Jacob Sherkow has been selected to serve on the National Academy of Medicine’s newly established Committee on Emerging Science, Technology, and Innovation in health and medicine (CESTI). The committee will assess the landscape of emerging scientific advances and technologies in health and medicine and address the potential societal, ethical, legal, and workforce implications of such technologies, with the goal of developing a multi-sectoral governance framework. Professor Sherkow is Professor of Law at the Innovation Center for Law and Technology at New York Law School and the Edmond J. Safra Center and Petrie-Flom Center Joint Fellow in Ethics of Technological and Biomedical Innovation for 2019-2020.
Advances in biomedical science, data science, engineering, and technology are leading to high-pace innovation with tremendous potential to transform health and medicine. Recent examples include artificial intelligence in health care, human genome editing technologies, and new neural technologies, such as brain implants. At the same time, these breakthroughs carry risks and have important implications for society, with particular concerns related to the speed of adoption, the ability to control cost of care, and the potential to exacerbate inequities and challenge social norms and ethics.
CESTI is comprised of individuals representing perspectives from health, biomedical science, ethics, social sciences, law, regulation, and other disciplines. Co-chairs include Atul Butte, Priscilla Chan and Mark Zuckerberg Distinguished Professor and director of the Institute for Computational Health Sciences at University of California, San Francisco; George Daley, dean of the Faculty of Medicine and Caroline Shields Walker Professor of Medicine at Harvard Medical School; and Alondra Nelson, Harold F. Linder Professor at the Institute for Advanced Study and president of the Social Science Research Council. A complete committee roster is available here.

Records from a data source
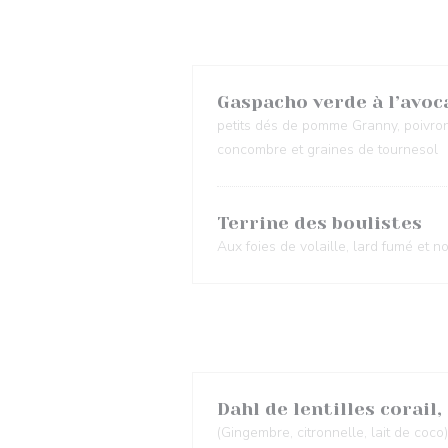
Gaspacho verde à l’avo
petits dés de pomme Granny, poivron
concombre et graines de tournesol
Terrine des boulistes
Aux foies de volaille, lard fumé et no
Dahl de lentilles corail,
(Gingembre, citronnelle, lait de coco)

• _PROBLEM TO WORK ON_:
Answer these questions using the committee announcement:
1. At which law school is Jacob Sherkow a Professor of Law?
2. What three recent examples of advances in health and medicine are given?
3. Which co-chair is dean of the Faculty of Medicine at Harvard Medical School?
This material has no connection to the committee announcement.

• _ANSWER TO THE EXERCISE_:
1. New York Law School, at its Innovation Center for Law and Technology.
2. Artificial intelligence in health care, human genome editing technologies, and new neural technologies such as brain implants.
3. George Daley.